Jos Houweling, Amsterdam Seventies

Jos Houweling, Amsterdam Seventies

À partir de février, le Centre Pompidou consacre une exposition inédite à la série de photocollages d’Amsterdam de Jos Houweling, artiste néerlandais né en 1943.

Réalisés dans les années 1970, ces collages de milliers de prises de vues ont été compilés dans l’ouvrage populaire 700 Centenboek Amsterdam. Publié à l’occasion du 700ème anniversaire de la ville d’Amsterdam en 1975, ce livre composé de 175 grandes planches de 60 x 40 cm détaille la Venise du Nord à travers l’œil malicieux de Jos Houweling. Une déclaration d’amour de l’artiste à sa ville natale.
700 Centenboek Amsterdam apparaît aujourd’hui comme une œuvre majeure des années 1970, à mi-chemin entre une approche conceptuelle et artistique et une pratique ludique, populaire de la photographie. Ce sera l’un des albums photo les plus vendus aux Pays-Bas.

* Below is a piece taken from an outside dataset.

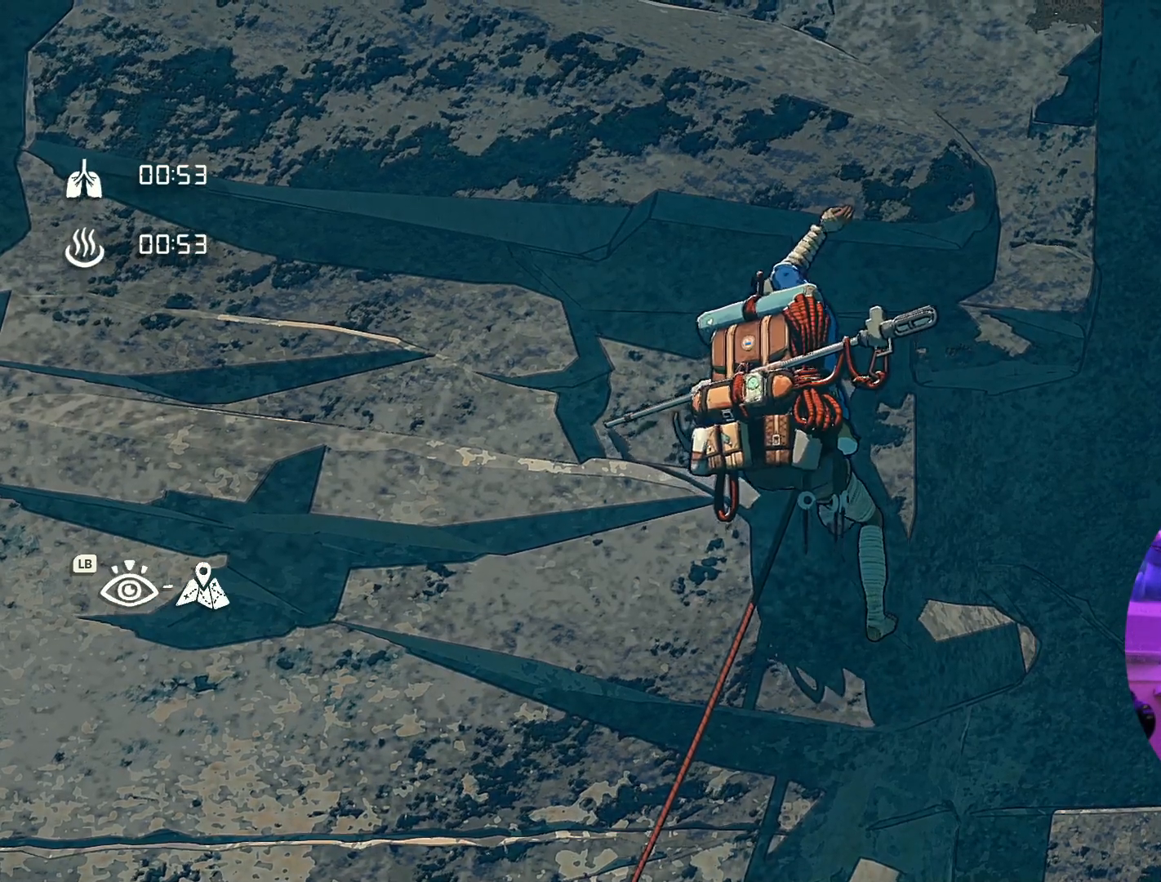
Gameplay with a controller (Xbox layout); each line is a JSON object with the inputs held at the frame after it. "events" lists button and stick changes between this image and that frame as [ms after this image, input, new state], when the widget could be followed in between.
{"buttons": [], "left_stick": "up-right", "right_stick": "right", "events": [[417, "right_stick", "right"]]}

En 2016, la totalité des 233 collages de ce projet, à la fois les planches publiées et des recherches supplémentaires, sont entrés dans les collections du Centre Pompidou.
Artiste, typographe, commissaire d’exposition, enseignant, Houweling pose une question à la fois simple et inépuisable : en quoi consiste une ville et quels sont les éléments d’une structure urbaine ?
Il va ainsi définir à travers ses photocollages des séries de motifs urbains et construire de véritables typologies thématiques : Lege huizen (Maisons vides), Grachtenwater (L’eau du canal), Transportfietsen (Vélos de transport), Naambordjes (Plaques signalétiques), Brievenbussen (Boîtes aux lettres), Bromfietsen (Vélomoteurs), Sexartikelenwinkels (Comptoirs de vente d’articles érotiques)…
Il s’attache à inventorier ces objets et les place au même niveau, sans hiérarchie, sans commentaire, aboutissant à de grandes planches thématiques ludiques, qui permettent au poétique de s’introduire dans les interstices de l’ordinaire. Apparaît alors sous nos yeux le caractère populaire et alternatif de la ville d’Amsterdam dans les années 1970, révélant l’esprit frondeur d’une génération jeune et rebelle.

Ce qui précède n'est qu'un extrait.